Efficient way to to find Objects with common attributes in 2 python-lists


The heading might be confusing - i will try to explain what I want to do: I'm studying computer-science and trying to implement a small movie-recommender as a project for my lecture "Data-Warehousing & Data Mining". Right now I'm trying to compute the similarity of 2 users according to their movie-ratings.

class Rating(Model): 
    def __init__(self, userID, movieID, rating):
          ...

I overrode __eq__, __ne__ and __hash__ of Rating but only considering the movieID to make it possible to create a set of Ratings of 2 Users to find movies they both have rated.

def similarity(userA, userB):
    ratingsA = userA.ratings
    ratingsB = userB.ratings
    common_ratings = set((ratingsA, ratingsB))

What i want now is something like the following: 2 Lists sorted in the same order to make it possible to calculate the cosin-distance of the users/their ratings.

[Rating(userID=1, movieID=4, rating=4.7), Rating(user=1, movie=7, rating=9.8)]
[Rating(userID=2, movieID=4, rating=2.0), Rating(user=2, movie=7, rating=6.6)]    

I really don't like my approach, but I couldn't find a better one the last couple hours.

Another, less efficient way (I think?) would be like this:

lA = []
lB = []
for rA in ratingsA:
    for rB in ratingsB: 
        if rA.movieID == rB.movieID:
            lA.append(rA)
            lB.append(rB)
sim = cos_dist(lA, lB)

This approach would probably work but i guess the runtime would be horrible, since there are around 40000 movies and the probability that 2 users have rated same movies is pretty low...
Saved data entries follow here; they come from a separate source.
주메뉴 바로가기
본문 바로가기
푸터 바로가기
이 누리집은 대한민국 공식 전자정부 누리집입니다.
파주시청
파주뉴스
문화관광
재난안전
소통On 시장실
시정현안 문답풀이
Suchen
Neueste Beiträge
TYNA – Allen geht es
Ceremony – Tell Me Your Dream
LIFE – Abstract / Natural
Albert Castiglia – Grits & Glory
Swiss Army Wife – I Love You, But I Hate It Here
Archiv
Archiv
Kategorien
Maybe someone has an efficient approach? Thank you in advance!


Solution

  • Your approach is O(N^2) worst case. You can reduce the complexity to O(N log N) sorting the ratings lists:

    sorted_ratingsA = sorted(ratingsA, lambda x: x.movieID)
    sorted_ratingsB = sorted(ratingsB, lambda x: x.movieID)
    

    And now we can pop the items from these lists from the last one (for efficiency reasons) and use the order over the movieID to check whether a certain id was rated by the user. Something along the lines of:

    lA = []
    lB = []
    maxA = sorted_ratingsA.pop()
    maxB = sorted_ratingsB.pop()
    while sorted_ratingsA and sorted_ratingsB:
        if maxA.movieID == maxB.movieID:
            lA.append(maxA)
            lb.append(maxB)
            # instead of the following two pop calls you could simply
            # change the elif into a new if statement.
            maxA = sorted_ratingsA.pop()
            maxB = sorted_ratingsB.pop()
        elif maxA < maxB:
            maxB = sorted_ratingsB.pop()
        else:
            maxA = sorted_ratingsA.pop()
    

    As you can see the list that contain the maximum value is popped until either an equal id is found or until the id goes below, in that case you start popping from the other list. The fact the the lists are in ascending order means you find all matches in O(N log N).
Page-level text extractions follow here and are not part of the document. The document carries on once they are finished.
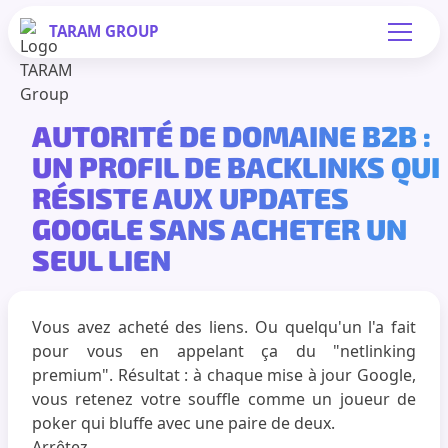
TARAM
GROUP
AUTORITÉ DE DOMAINE B2B :
UN PROFIL DE BACKLINKS QUI
RÉSISTE AUX UPDATES
GOOGLE SANS ACHETER UN
SEUL LIEN
Vous avez acheté des liens. Ou quelqu'un l'a fait
pour vous en appelant ça du "netlinking
premium". Résultat : à chaque mise à jour Google,
vous retenez votre souffle comme un joueur de
poker qui bluffe avec une paire de deux.
Arrêtez.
    It is essential to use pop() because popping the end of a list takes amortized O(1) time, while using something like pop(0) would cost O(N) for each pop on average and would reintroduce an O(N^2) factor.
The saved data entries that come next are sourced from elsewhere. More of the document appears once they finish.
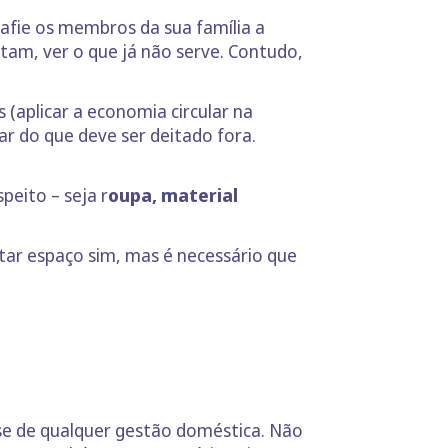
safie os membros da sua família a
tam, ver o que já não serve. Contudo,
 (aplicar a economia circular na
r do que deve ser deitado fora.
peito – seja r
oupa, material
rtar espaço sim, mas é necessário que
ase de qualquer gestão doméstica. Não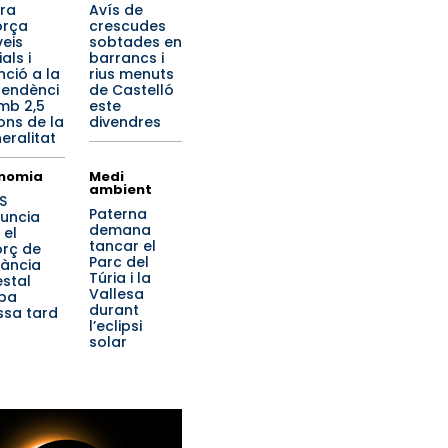
ra
Avís de
orça
crescudes
veis
sobtades en
als i
barrancs i
nció a la
rius menuts
endènci
de Castelló
mb 2,5
este
ions de la
divendres
eralitat
nomia
Medi
ambient
S
Paterna
uncia
demana
 el
tancar el
orç de
Parc del
lància
Túria i la
estal
Vallesa
iba
durant
sa tard
l’eclipsi
solar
    An alternative approach is to simply use hashing, and this should get you on average time O(N). You first create two maps from movieID to ratings, and then intersect the maps:

    mapA = {x.movieId: x for x in ratingsA}
    mapB = {x.movieId: x for x in ratingsB}
    common_keys = mapA.keys() & mapB.keys()
    
    lA = [mapA[k] for k in common_keys]
    lB = [mapB[k] for k in common_keys]
    

    If you are using python<3.x replace keys() with viewkeys().

    Note: even if this solution uses hashing, the order of lA and lB matches because iteration order over a set changes only if the set is modified, so the two iterations above retrieve the corresponding ratings. However the order of the ratings itself is not defined (so you don't know the order in which the movieID will appear, but you know that it will match between lA and lB).


    You didn't mention SQL in your question, in any case if these objects are in an SQL database it's better to just let the database do the search for you. You probably have a rankings table with various fields and you want to do:

    SELECT * FROM rankings
    JOIN rankings AS rankings2
    ON rankings.movieID = rankings2.movieID